Only 11 per cent of the candidates belong to specific parties. A pyschiatrist has declared at least one-fifth of them mentally unstable. Most have no coherent programme. The last election was in 1990 when Ukraine was a Soviet republic. Today Soviet-style electoral rules survive, such as the stipulation that voters cross out candidates they do not want instead of indicating which candidates they do.
'If there is a conspiracy, it is to perpetuate a very dangerous muddle,' says Roman Zwzycz, of Elections 94, an independent monitoring group. The plethora of candidates and convoluted rules, requiring the winner to get at least 25 per cent of the registered vote, will force many run-offs. Adding to the confusion are three referendums on language and local autonomy in strongly Russian-speaking regions: Crimea, Donetsk and Lugansk.
The stronghold of Ukrainian nationalism is the west around Lvov, a jewel of the old Habsburg Empire where bands of guerrillas took to the woods after the Second World War and continued sporadic resistance to Soviet authority until as late as 1956. The more mainstream nationalists of Rukh are being pressed hard by fascist firebrands from the Ukrainian National Assembly (UNA) and its para-military organisation, the Ukrainian People's Self-Defence (UNSO). They offer a mix of economic populism and strident anti- Russian rhetoric. Their slogan is: 'Force, Order, Prosperity.'
'As soon as we can reach the people, the majority will stand on our side,' predicts Viktor Melnik, an UNA candidate who, like many of its supporters, wears military fatigues and has a patch on his arm with a swastika-like insignia. 'We are not fascists. There are a lot of Russians, Jews and negroes in our organisation.' He was unable to provide names or membership figures.
At the other end of the country are the pro-Russian politicians of the Ukrainian Communist and Socialist parties. They are by far the biggest and best organised of some 35 registered parties in Ukraine. They are strongest in the eastern and southern regions, where there are large Russian- speaking populations.

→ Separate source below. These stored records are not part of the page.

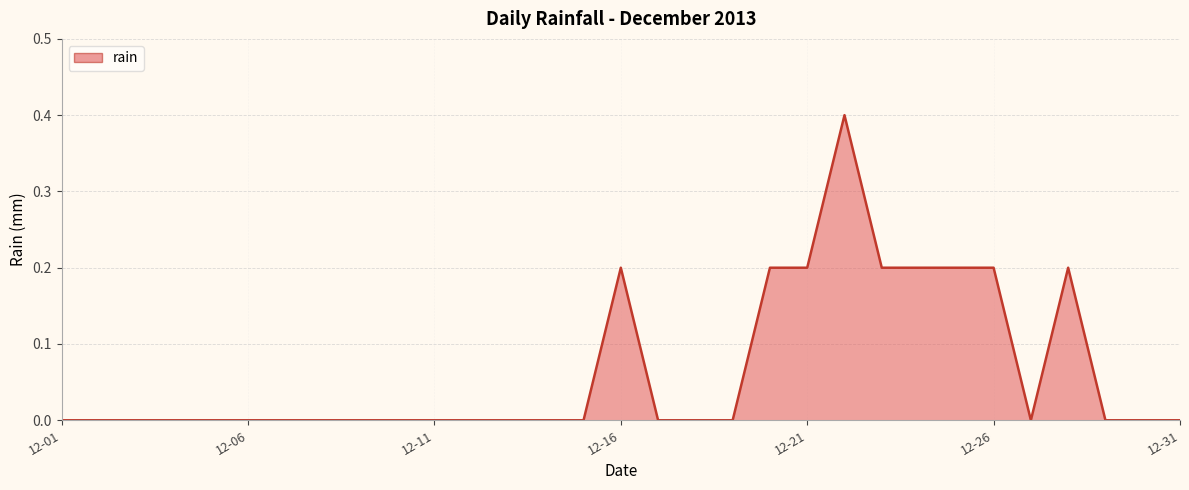

What is the difference between the maximum and minimum values?

0.4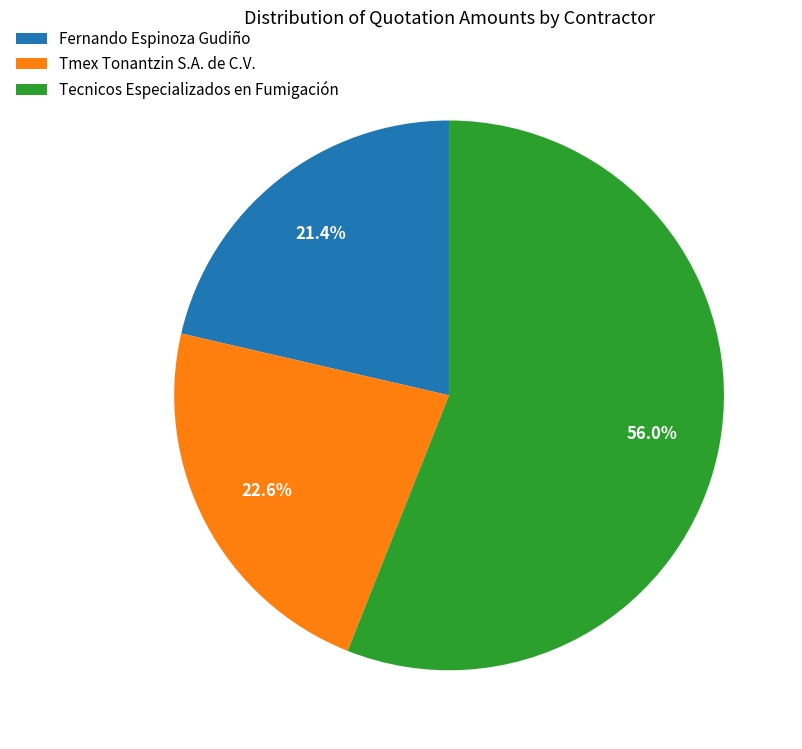

Is Fernando Espinoza Gudiño the majority of the pie?

No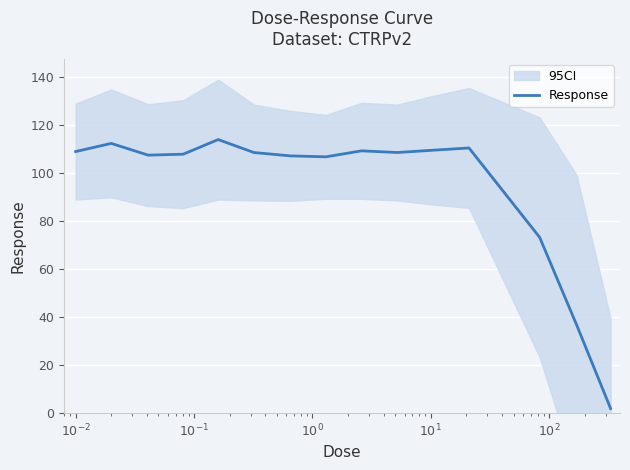

How many values are below 108?

6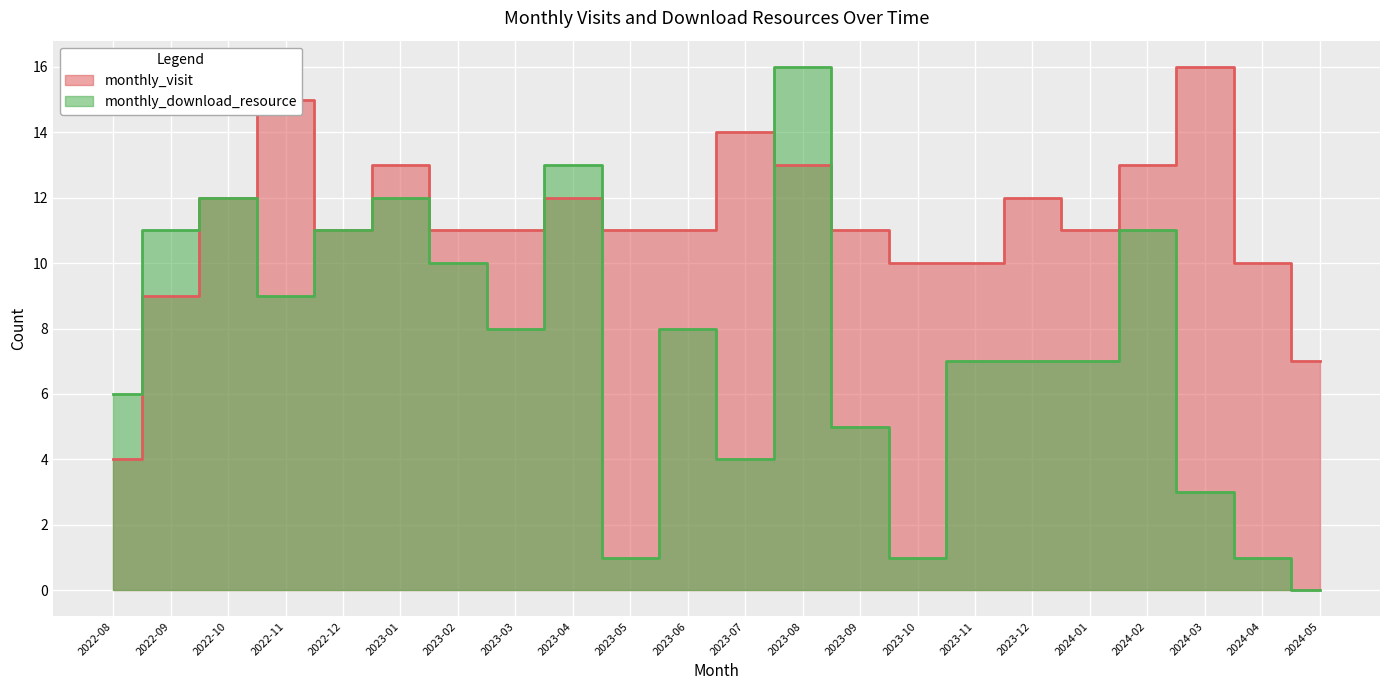

At which category does monthly_download_resource reach its first local valley?

2022-11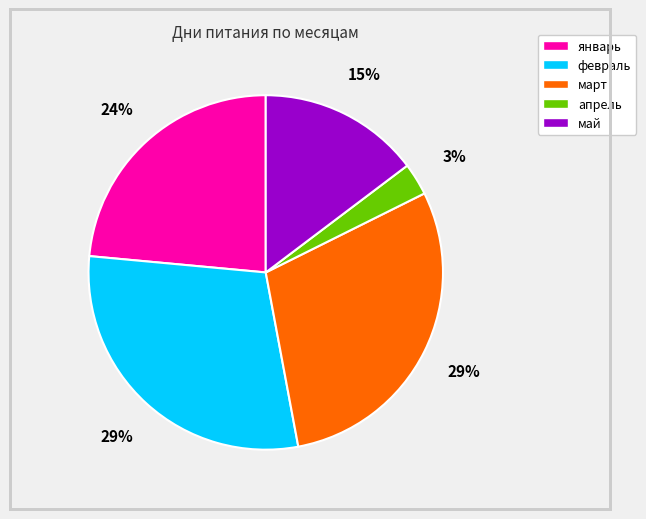

To the nearest percent, what is the combined percentage of апрель and февраль?

32%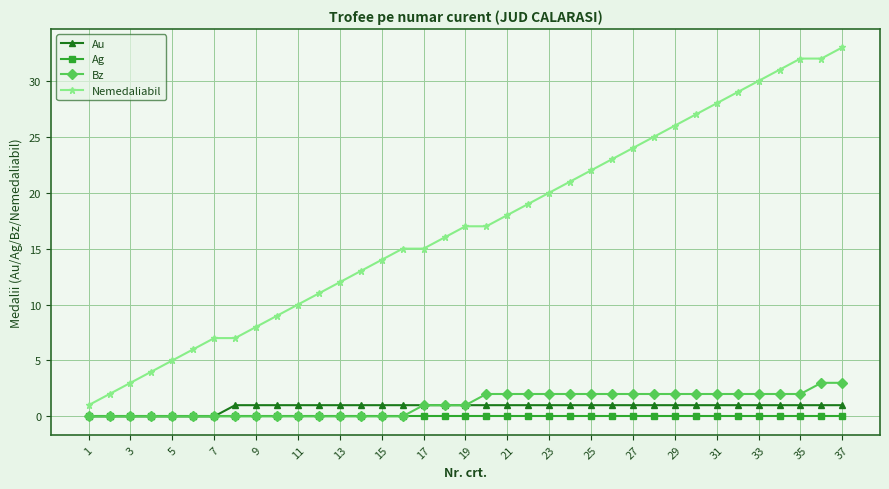

What is the greatest value displayed?

33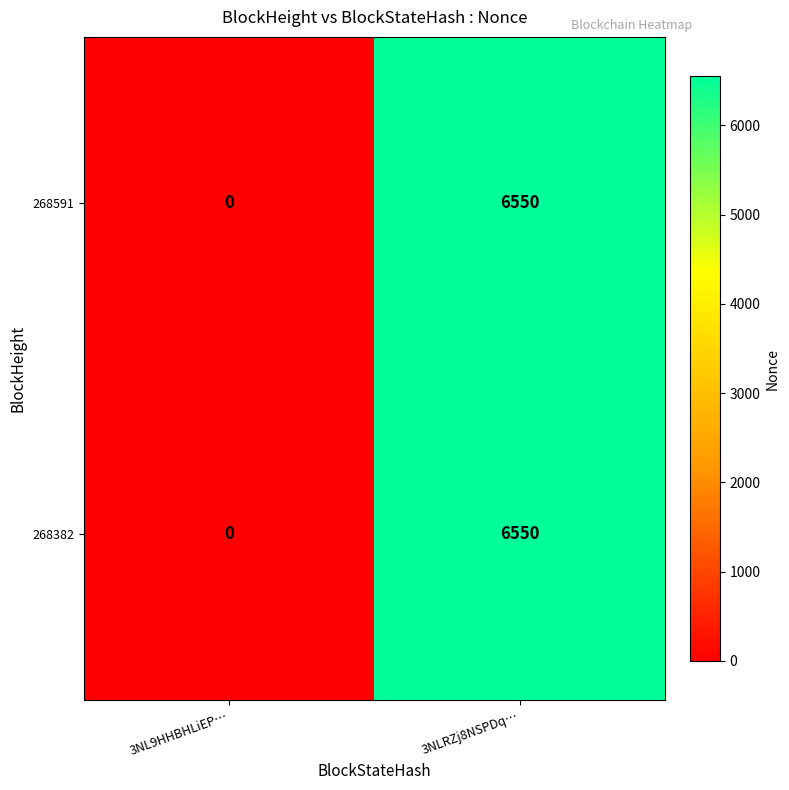

List the labels in order of 268382 value, smallest first.

3NL9HHBHLiEP…, 3NLRZj8NSPDq…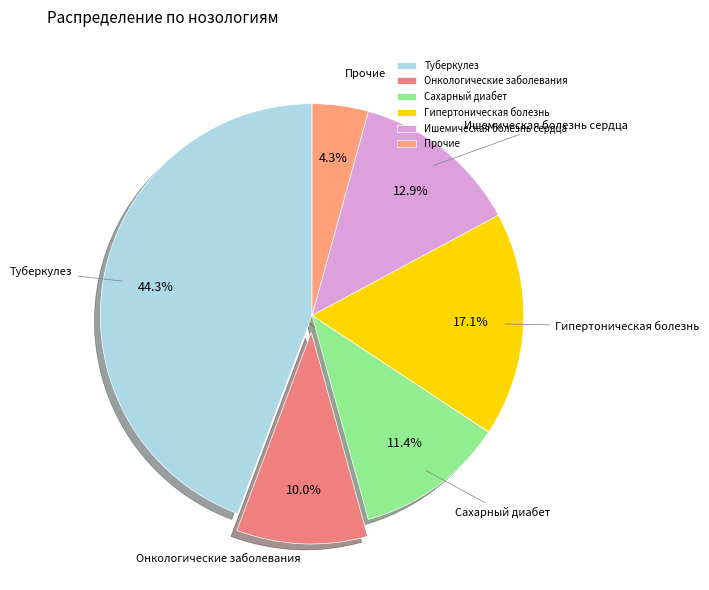

The Гипертоническая болезнь slice represents 11% of the pie. True or false?

False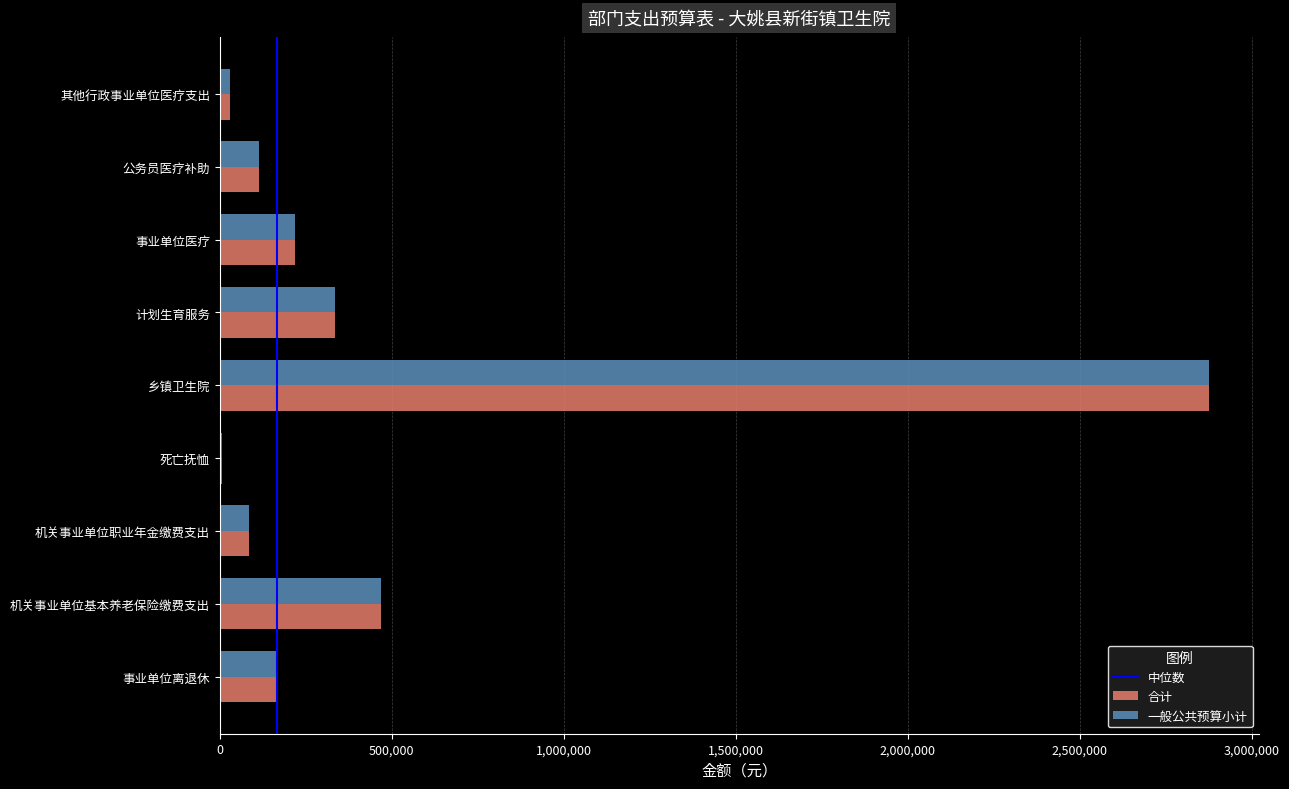

How many series are shown in this chart?

2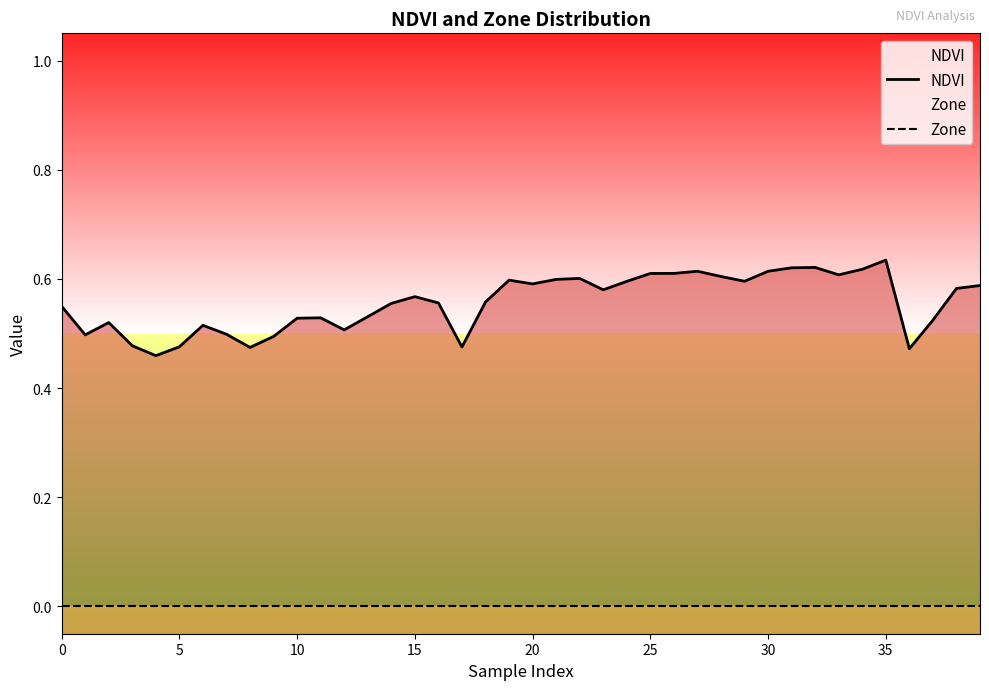

Count the number of data series in this chart.

2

The most influential block in the new parliament is likely to be the so-called Inter-Regional group co-chaired by the former prime minister, Leonid Kuchma. He too has strong support in Russian-speaking areas, favours closer ties with Russia but also some moves towards the market: 'Our aim is rapid market reform and strategic partnership with Russia.'
One sentiment cutting across geographical and ethnic division is rage at the incumbents blamed for Ukraine's economic catastrophe. Inflation has dropped to around 20 per cent a month from more than 80 per cent last year, but this is because much of the economy has stopped. Production fell by more than a third in January and February compared with the same period last year. 'The backlash vote will be very strong. Everyone will be targeted. Everyone will be hurt,' predicts Mr Zwzycz.